The employees argued that the good faith defense was inapplicable because they were seeking only restitution of the agency fees they paid and not damages. Again, the Ninth Circuit disagreed.  It noted that their constitutional injury was “the intangible dignitary harm suffered from being compelled to subsidize speech they did not endorse.  It is not the diminution in their assets from the payment of compulsory agency fees.”  On that basis, the Ninth Circuit determined that the employees were in fact seeking compensatory damages, not true restitution of the agency fees they had paid. 

Finally, in affirming the district court’s dismissal, the Ninth Circuit held that the union properly relied on both the state law and then-binding USSC precedent.  For that reason, the Ninth Circuit determined that the union could use a good faith defense.  The Ninth Circuit explained, “We hold that the Union is not retrospectively liable for doing exactly what we expect of private parties: adhering to the governing law of its state and deferring to the Supreme Court’s interpretations of the Constitution.  A contrary result would upend the very principles upon which our legal system depends.

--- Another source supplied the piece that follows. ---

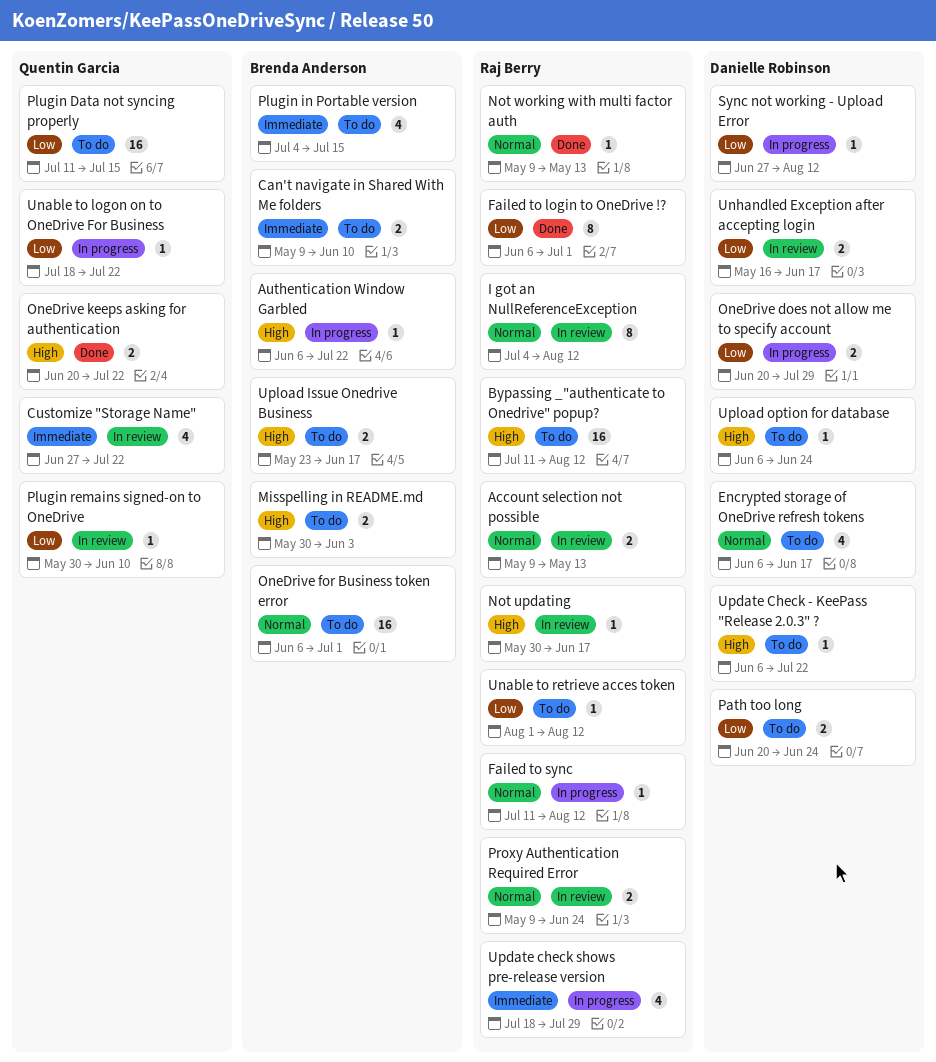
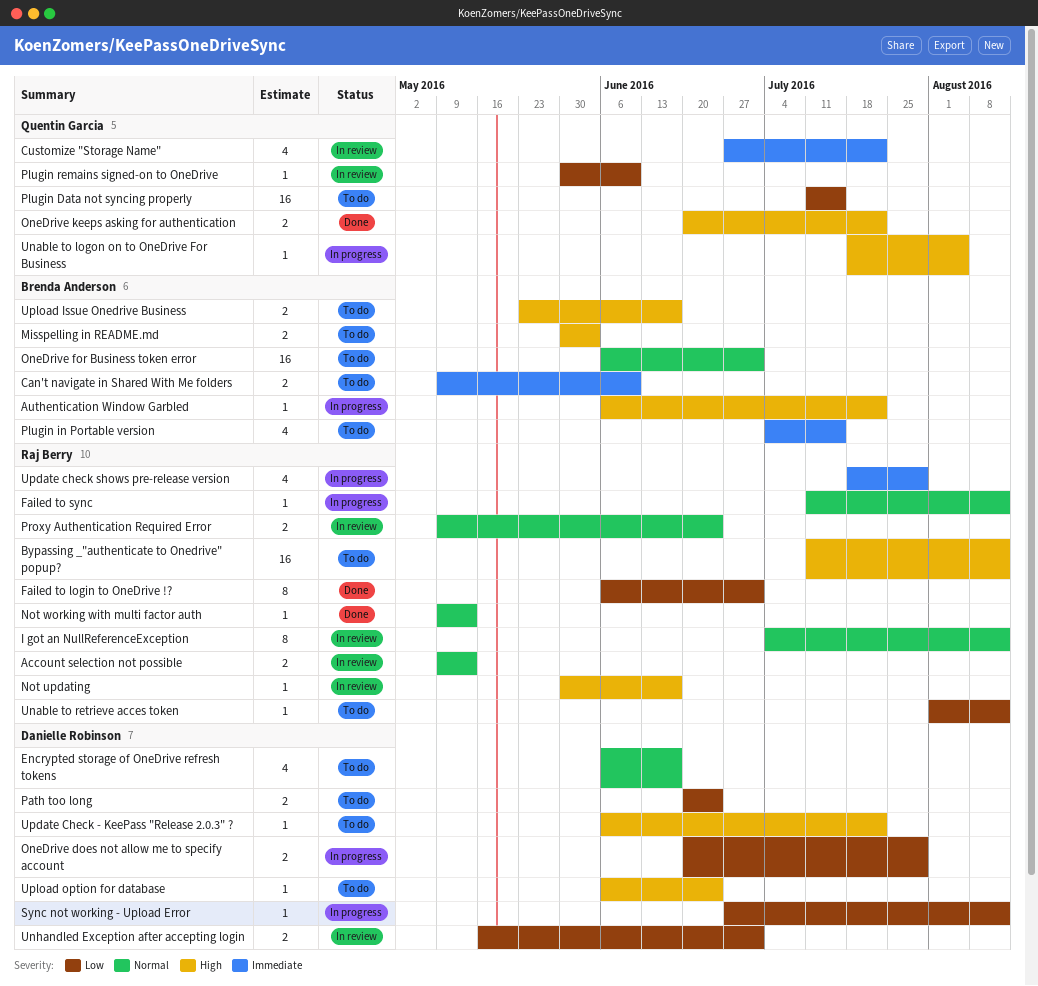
Unable to logon on to OneDrive For Business, priority: Low -> High
Unable to logon on to OneDrive For Business, due: Jul 22 -> Aug 5
Unhandled Exception after accepting login, due: Jun 17 -> Jul 1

The good faith affirmative defense applies as a matter of law, and the district court was right to dismiss [the] claim for monetary relief.” 

Danielson v. Inslee (2019) 945 F.3d 1096.

NOTE:

The Danielson decision, together with California Government Code section 1159 (which provides public agencies immunity from employee claims for reimbursement of mandatory agency fees paid pre-Janus), effectively relieves public sector unions in California from liability for any pre-Janus agency fee deductions.